What you need to do: Whenever "QualityComparer" appears in a line of the entries below, that line counts; give the total only.

Data extracted from a collection:
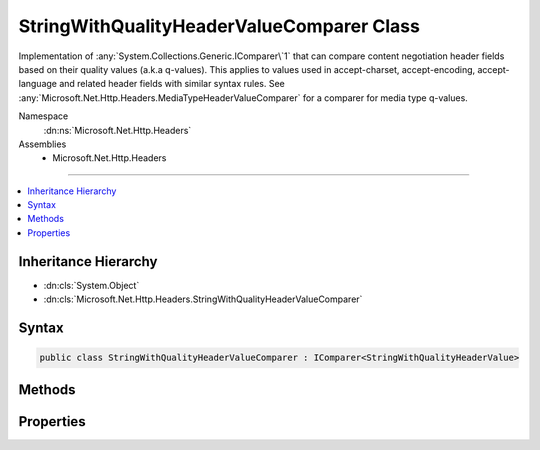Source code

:

StringWithQualityHeaderValueComparer Class
==========================================






Implementation of :any:`System.Collections.Generic.IComparer\`1` that can compare content negotiation header fields
based on their quality values (a.k.a q-values). This applies to values used in accept-charset,
accept-encoding, accept-language and related header fields with similar syntax rules. See 
:any:`Microsoft.Net.Http.Headers.MediaTypeHeaderValueComparer` for a comparer for media type
q-values.


Namespace
    :dn:ns:`Microsoft.Net.Http.Headers`
Assemblies
    * Microsoft.Net.Http.Headers

----

.. contents::
   :local:



Inheritance Hierarchy
---------------------


* :dn:cls:`System.Object`
* :dn:cls:`Microsoft.Net.Http.Headers.StringWithQualityHeaderValueComparer`








Syntax
------

.. code-block:: csharp

    public class StringWithQualityHeaderValueComparer : IComparer<StringWithQualityHeaderValue>








.. dn:class:: Microsoft.Net.Http.Headers.StringWithQualityHeaderValueComparer
    :hidden:

.. dn:class:: Microsoft.Net.Http.Headers.StringWithQualityHeaderValueComparer

Methods
-------

.. dn:class:: Microsoft.Net.Http.Headers.StringWithQualityHeaderValueComparer
    :noindex:
    :hidden:

    
    .. dn:method:: Microsoft.Net.Http.Headers.StringWithQualityHeaderValueComparer.Compare(Microsoft.Net.Http.Headers.StringWithQualityHeaderValue, Microsoft.Net.Http.Headers.StringWithQualityHeaderValue)
    
        
    
        
        Compares two :any:`Microsoft.Net.Http.Headers.StringWithQualityHeaderValue` based on their quality value
        (a.k.a their "q-value").
        Values with identical q-values are considered equal (i.e the result is 0) with the exception of wild-card
        values (i.e. a value of "*") which are considered less than non-wild-card values. This allows to sort
        a sequence of :any:`Microsoft.Net.Http.Headers.StringWithQualityHeaderValue` following their q-values ending up with any
        wild-cards at the end.
    
        
    
        
        :param stringWithQuality1: The first value to compare.
        
        :type stringWithQuality1: Microsoft.Net.Http.Headers.StringWithQualityHeaderValue
    
        
        :param stringWithQuality2: The second value to compare
        
        :type stringWithQuality2: Microsoft.Net.Http.Headers.StringWithQualityHeaderValue
        :rtype: System.Int32
        :return: The result of the comparison.
    
        
        .. code-block:: csharp
    
            public int Compare(StringWithQualityHeaderValue stringWithQuality1, StringWithQualityHeaderValue stringWithQuality2)
    

Properties
----------

.. dn:class:: Microsoft.Net.Http.Headers.StringWithQualityHeaderValueComparer
    :noindex:
    :hidden:

    
    .. dn:property:: Microsoft.Net.Http.Headers.StringWithQualityHeaderValueComparer.QualityComparer
    
        
        :rtype: Microsoft.Net.Http.Headers.StringWithQualityHeaderValueComparer
    
        
        .. code-block:: csharp
    
            public static StringWithQualityHeaderValueComparer QualityComparer { get; }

Result of the exercise: 2